#### Document passage ####

Ex-IBM employees are also affected.

The Register has learned that the laptop was stolen from an Ernst & Young employee's car in January. The employee handled some of the tax functions Ernst & Young does for IBM workers who have been stationed overseas at one time or another during their careers. As a result of the theft, the names, dates of birth, genders, family sizes, SSNs and tax identifiers for IBM employees have been exposed.

The husband of one IBM employee has provided The Register with an exclusive copy of the letter Ernst & Young mailed out to the affected parties. This particular letter did not arrive until 8 March - two months after the theft.

Neither IBM nor Ernst & Young have returned calls seeking comment.

Last month, The Register revealed that another Ernst & Young laptop theft had exposed the social security number and other personal information of Sun Microystems CEO Scott McNealy and an unknown number of other people. Since our story ran, a Cisco employee informed us that his data was on the same laptop as the one containing McNealy's information.

The loss of the IBM data outraged Jeff Moran, the husband of the IBM worker told of the data breach.

"Ernst & Young has a policy that this type of information is not supposed to be on a laptop," Moran said. "Yet, these guys download the data because it's convenient for them."

"All of our information is out there, and they didn't bother to tell us until March. By that time, the thief would have already used the information. This is an outrage, but until Congress starts punishing these guys, nothing will happen."

The letter from Ernst & Young states that the company does tax work for current and former overseas workers of IBM. In this role, the auditing firm needs information such as an employee's address, family size, US social security number and tax identification number. It then holds onto this information for at least seven years.

"The employee whose laptop was stolen is part of a group in our tax practice that works regularly with historical data files, assisting our Global Mobility and other tax professionals with data conversion, formatting and analysis," Ernst and Young wrote in the letter. "In connection with his job, the employee ran reports, which result in files being created on the laptop.

"We have determined that the laptop contained various personal information for a select number of IBM employees. Among the items of information included for some or all of these employees were name, address, US social security number, email address, and country where stationed."

Nothing short of a nirvana for an identity thief.

Ernst & Young has offered those affected a free, 12 month credit monitoring service provided by Experian. The service includes a hotline that IBM employees can call. Moran made such a call and found the staffer to be most unhelpful.

#### Data excerpts ####

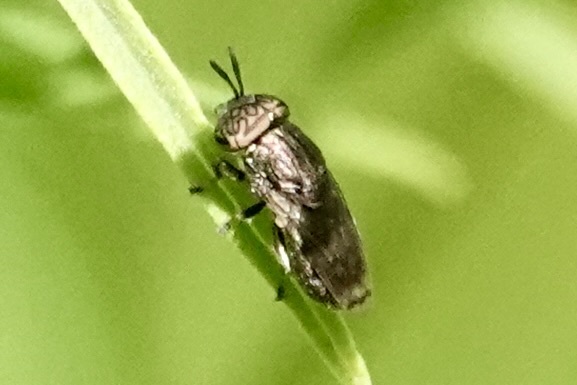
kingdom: Animalia
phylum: Arthropoda
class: Insecta
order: Diptera
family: Syrphidae
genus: Orthonevra
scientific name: Orthonevra nitida
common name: Wavy mucksucker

####

Required work:
1. Could you reproduce, word for word, the part of the article on the stolen Ernst & Young laptop that opens with the words containing "Ex-IBM employees are" and closes with "after the theft."?
2. Can you carry on the article about the stolen Ernst & Young laptop from its last sentence?

Written answers:
1.
Ex-IBM employees are also affected.

The Register has learned that the laptop was stolen from an Ernst & Young employee's car in January. The employee handled some of the tax functions Ernst & Young does for IBM workers who have been stationed overseas at one time or another during their careers. As a result of the theft, the names, dates of birth, genders, family sizes, SSNs and tax identifiers for IBM employees have been exposed.

The husband of one IBM employee has provided The Register with an exclusive copy of the letter Ernst & Young mailed out to the affected parties. This particular letter did not arrive until 8 March - two months after the theft.

2.
"I left my name and number and no one called me back for ages," he said. "Then the guy says that this will never happen again in the future. So, I pointed out that they had lost McNealy's information after our thing happened. He didn't have a response to that."

We called the Ernst and Young hotline for IBM employees and asked if it was the right place to ask about the IBM workers who had their data exposed via the laptop theft. The employee responded with a curt, "yes" but would provide no other information.

Ernst and Young's letter to IBM stafferFollowing the Sun/Cisco incident, Ernst & Young filed a police report in Miami, noting that it had lost four more laptops. Its employees left the systems in a conference room when they went out for lunch. A security camera at the conference center showed that it took all of about five minutes for two people to steal the laptops.

Ernst & Young maintains that the laptops are password protected and do not pose a significant security risk.

But such statements have not impressed security experts following the story.

"For a big four firm consisting of auditors and compliance professionals to say such a thing is very revealing of their lack of understanding and ignorance of security controls (and how to defeat them)," wrote one Register reader.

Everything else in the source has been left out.